Exercise details —
Transcribe, without any alteration, only the lines that begin at the line containing "I ACCEPT USE OF COOKIES" and run to the last line below.

Source data: Begin

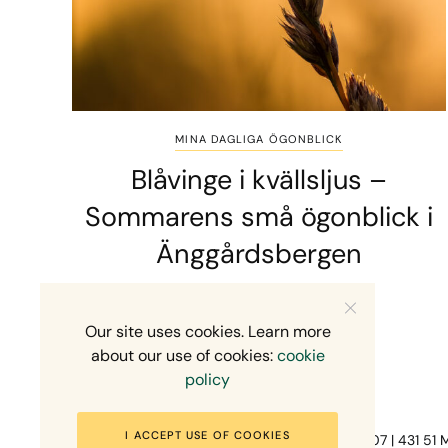
MINA DAGLIGA ÖGONBLICK
Blåvinge i kvällsljus –
Sommarens små ögonblick i
Änggårdsbergen
2 MINS READ
10 JULI, 2026
Our site uses cookies. Learn more
about our use of cookies:
cookie
policy
I ACCEPT USE OF COOKIES
Fotograf Mikael Svensson | Gundefjällsgatan 407 | 431 51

Source data: End

Exercise response —
I ACCEPT USE OF COOKIES
Fotograf Mikael Svensson | Gundefjällsgatan 407 | 431 51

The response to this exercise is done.